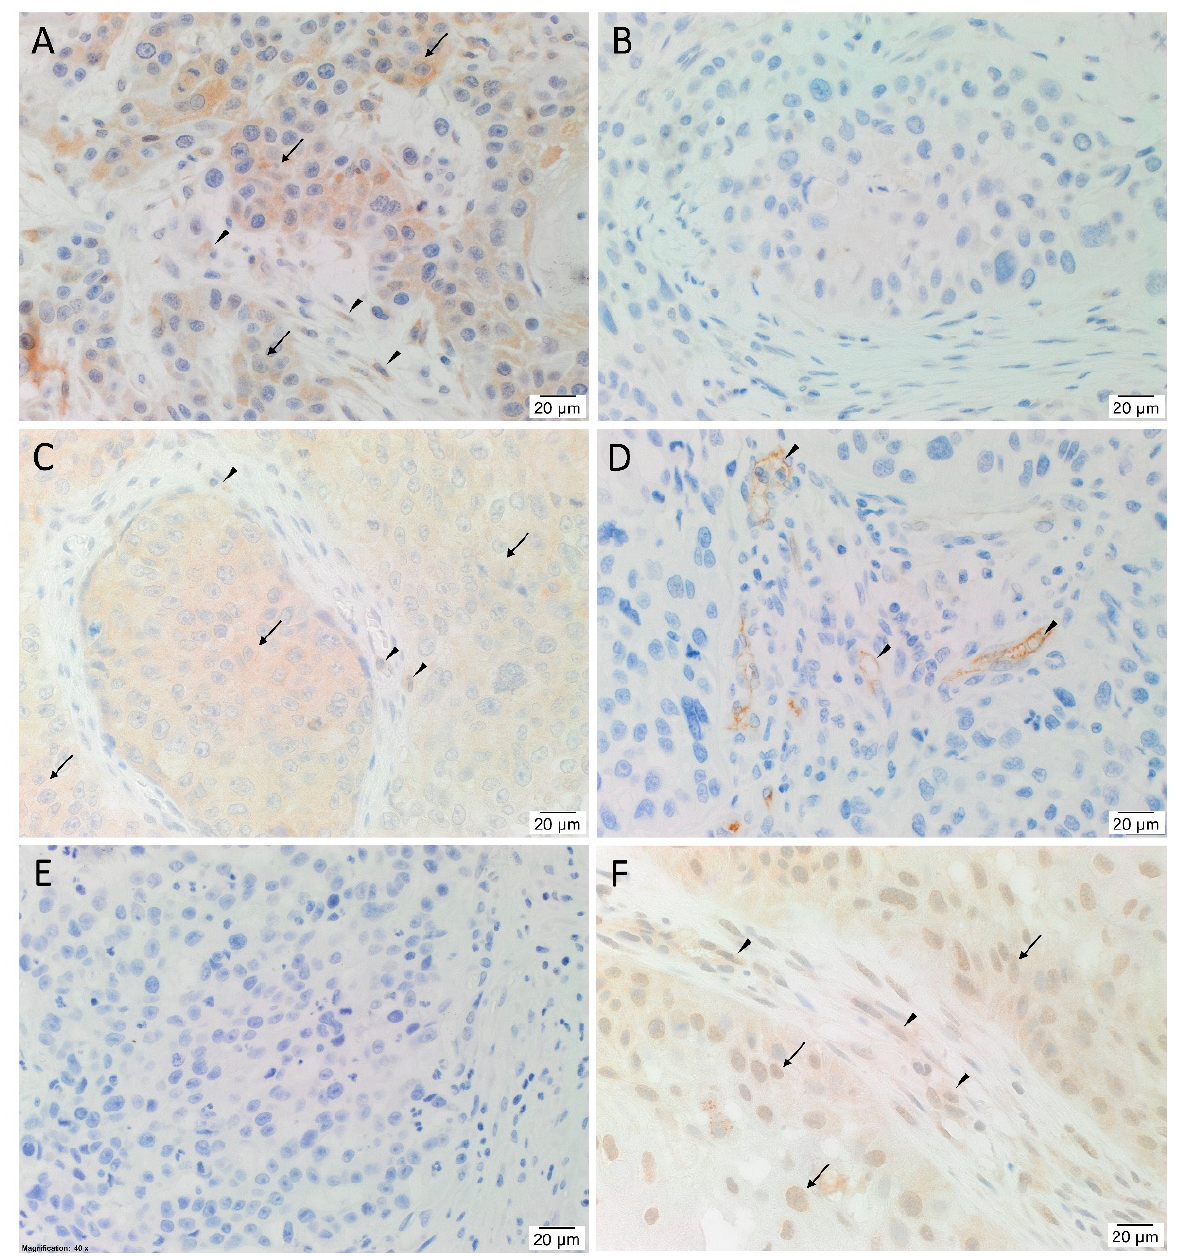
Figure 1. Representative immunohistochemical-stained-sections of metastatic head and neck cutaneous squamous cell carcinoma tissue samples stained for components of the renin-angiotensin system. Angiotensinogen ( A , brown) was expressed on cells within the tumor nests (TNs, arrows ), and to a lesser degree in the peri-tumoral stroma (PTS, arrowheads ). Renin ( B , brown) was not present in the tissue samples. PRR ( C , brown), demonstrated cytoplasmic expression of cells within the TNs ( arrows ), and to a lesser extent cells within the PTS ( arrowheads ) in two cases. ACE ( D , brown) was expressed on the endothelium of the tumor microvessels within the PTS ( arrowheads ). ACE2 ( E , brown) was not present in the tissue samples. AT 2 R ( F , brown) was expressed by cells within the TNs ( arrows ) and the PTS ( arrowheads ). Nuclei were counter-stained with hematoxylin ( A – F , blue). Original magnification: 400×. n = 20.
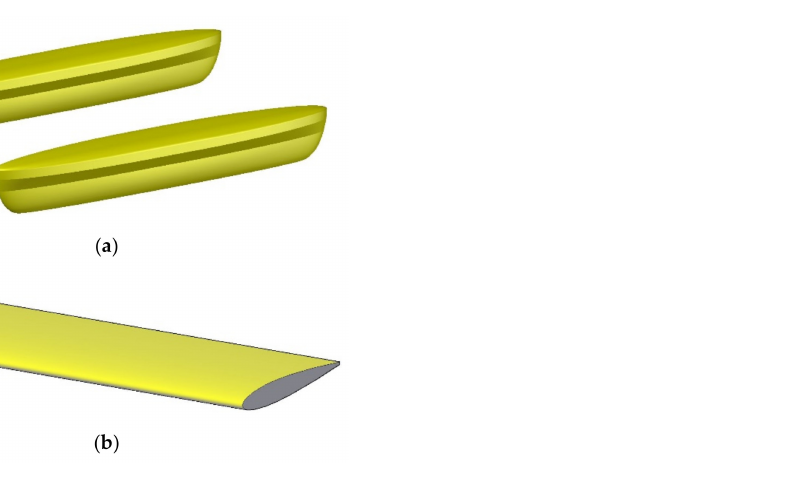
Figure 2. Simplified three-dimensional model of wave-driven catamaran. ( a ) Two demihulls of catamaran. ( b ) Oscillating hydrofoil.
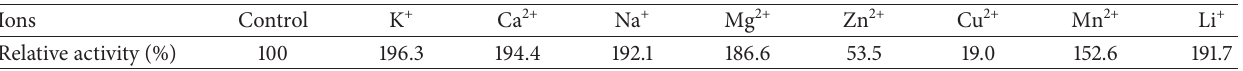
Table 2: Influence of metal ions on xanthan lyase activity. The assays were performed at 40 ∘ C and pH 6.5 and the residual enzyme activity was expressed as the percentage against a control without metal ion addition.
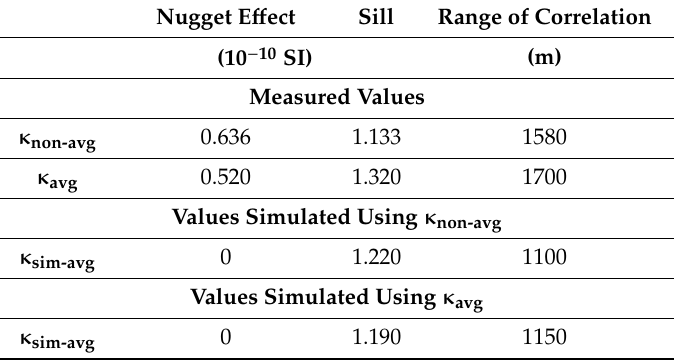
Table 2. Parameters of variogram spherical models measured and simulated κ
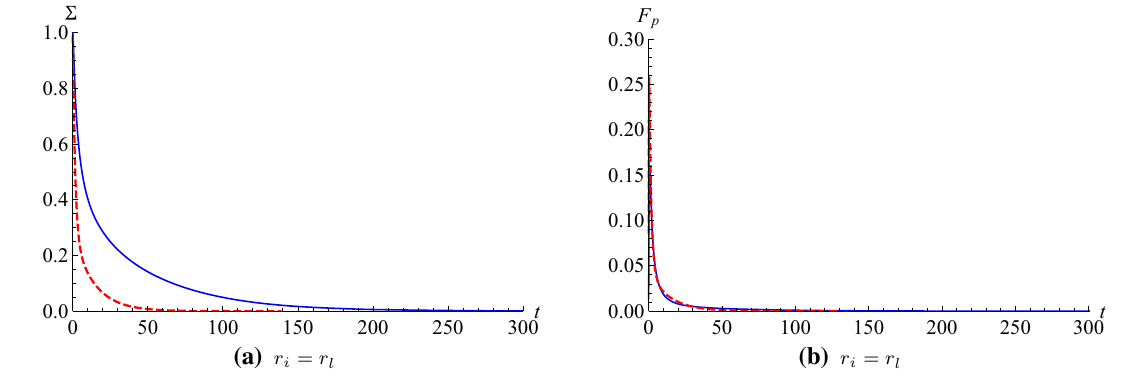
Fig. 8 The pictures of (cid:19) − t and F p − t with the parameters k = 1 , q = 1 , ¯ φ = 10 − 5 . The effective temperature is set to 0 . 995 T c (blue lines) and 0 . 997 T c (dashed red lines),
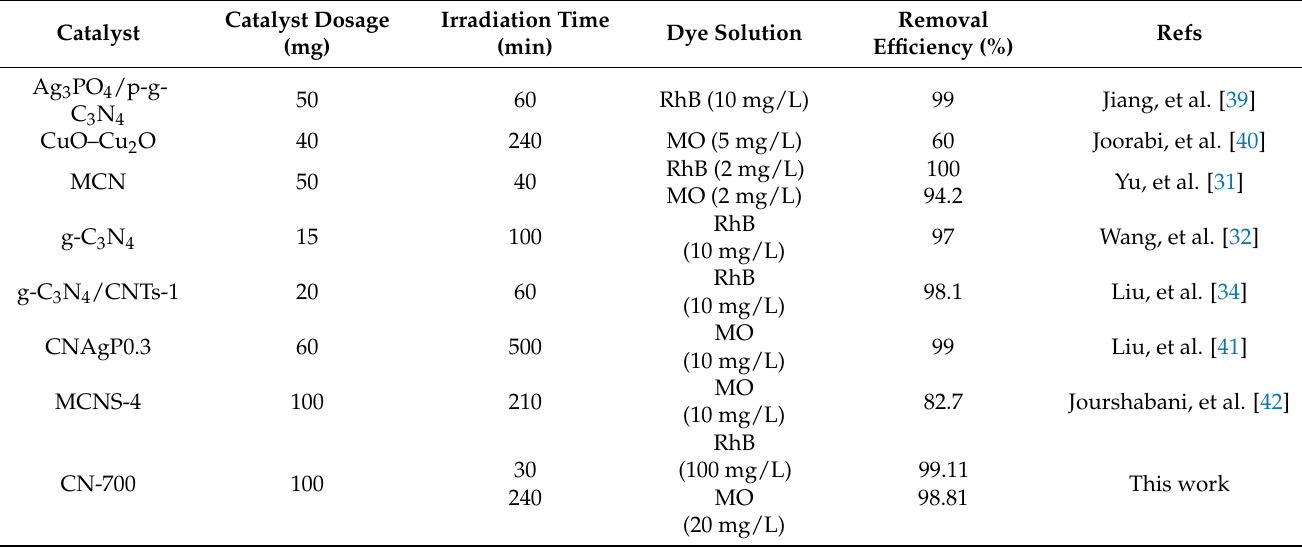
Table 5. Comparison of different catalysts for dyes removal under visible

# # # #

● **Activity**: Every line of the listing above that includes "Table" should be copied out.

● **Problem solution**:
Table 2: Influence of metal ions on xanthan lyase activity. The assays were performed at 40 ∘ C and pH 6.5 and the residual enzyme activity was expressed as the percentage against a control without metal ion addition.
Table 2. Parameters of variogram spherical models measured and simulated κ
Table 5. Comparison of different catalysts for dyes removal under visible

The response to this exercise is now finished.